Judging by the colour I would say regular reds but an even better clue would be the eyes but there is too much light shining off of them.


----------



## a-ronn (Jun 12, 2006)

RB 32 said:


> They are regular captive Reds!


Give me some insite on how you can tell they are just captive reds id like to know lol


----------



## CorGravey (Feb 13, 2007)

Ill get some better pics. Some of them have color protruding back to their anal fin this is why i was wondering.

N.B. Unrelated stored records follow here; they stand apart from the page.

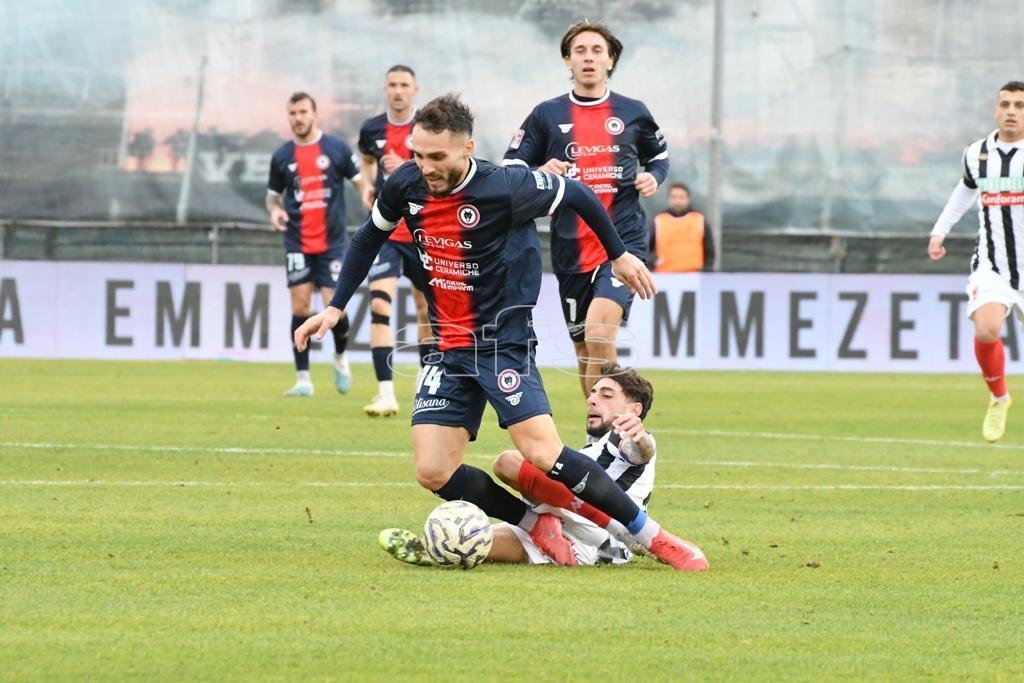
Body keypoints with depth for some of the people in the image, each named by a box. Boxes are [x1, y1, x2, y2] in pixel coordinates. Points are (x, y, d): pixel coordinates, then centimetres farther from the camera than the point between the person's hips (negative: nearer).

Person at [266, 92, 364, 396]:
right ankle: (303, 379, -1)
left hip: (332, 242, -2)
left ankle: (340, 357, 23)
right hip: (298, 244, 2)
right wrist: (274, 211, -5)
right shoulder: (282, 156, 6)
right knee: (300, 308, -5)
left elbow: (361, 182, 4)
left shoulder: (336, 148, 0)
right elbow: (273, 194, 18)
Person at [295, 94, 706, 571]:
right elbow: (369, 238, 16)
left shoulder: (506, 188, -20)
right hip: (449, 348, 6)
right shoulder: (406, 186, -4)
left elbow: (578, 195, -4)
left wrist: (618, 255, 8)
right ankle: (538, 526, 10)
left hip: (503, 344, -6)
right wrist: (335, 308, 12)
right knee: (432, 472, -8)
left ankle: (650, 536, -7)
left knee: (543, 455, -20)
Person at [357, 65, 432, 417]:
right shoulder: (372, 129, 4)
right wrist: (367, 186, 8)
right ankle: (386, 394, -21)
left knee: (426, 308, 13)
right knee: (379, 304, -17)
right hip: (385, 232, 1)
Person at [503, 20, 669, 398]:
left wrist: (653, 176, 2)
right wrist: (540, 173, -14)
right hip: (570, 250, 2)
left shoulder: (632, 112, 7)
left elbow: (659, 155, 24)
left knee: (599, 331, -24)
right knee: (583, 349, 8)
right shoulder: (546, 115, 6)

Better pics later, need batteries.


----------



## d851 (Oct 31, 2006)

the majority of my reds have red all the way to there anal fin -









crap pic but you get the idea, all but one of my reds are tank bred.

My understanding is that the term 'super red' is applied to a pygo nat that has alot more colour than normal, these occur mainly in peru, they are the same fish as a normal red.

checkout opefe for more detailed info.

Are your fish 'wild' ?

daz


----------



## Rice & Beanz (Oct 30, 2006)

Here is a link to another thread of my friend....his super red...

http://www.piranha-fury.com/pfury/index.php?showtopic=154469

You cant really tell on the pictures but when you see in person , you can tell the difference


----------



## Ja'eh (Jan 8, 2007)

d851 said:


> the majority of my reds have red all the way to there anal fin -
> 
> View attachment 145856
> 
> ...


Most natts show alot of red when they're under 4" so sometimes it's difficult to tell them apart.


----------



## CorGravey (Feb 13, 2007)

Super reds also have 2 extra vertibrae in their spine. A true super is only distinguishable by dissection.


----------



## holmes14 (Apr 15, 2007)

CorGrav420 said:


> Super reds also have 2 extra vertibrae in their spine. A true super is only distinguishable by dissection.


you here that! now start chopping them up!


----------



## CorGravey (Feb 13, 2007)

Haha lol, how bout, NO!

I love my fish no matter what they are.


----------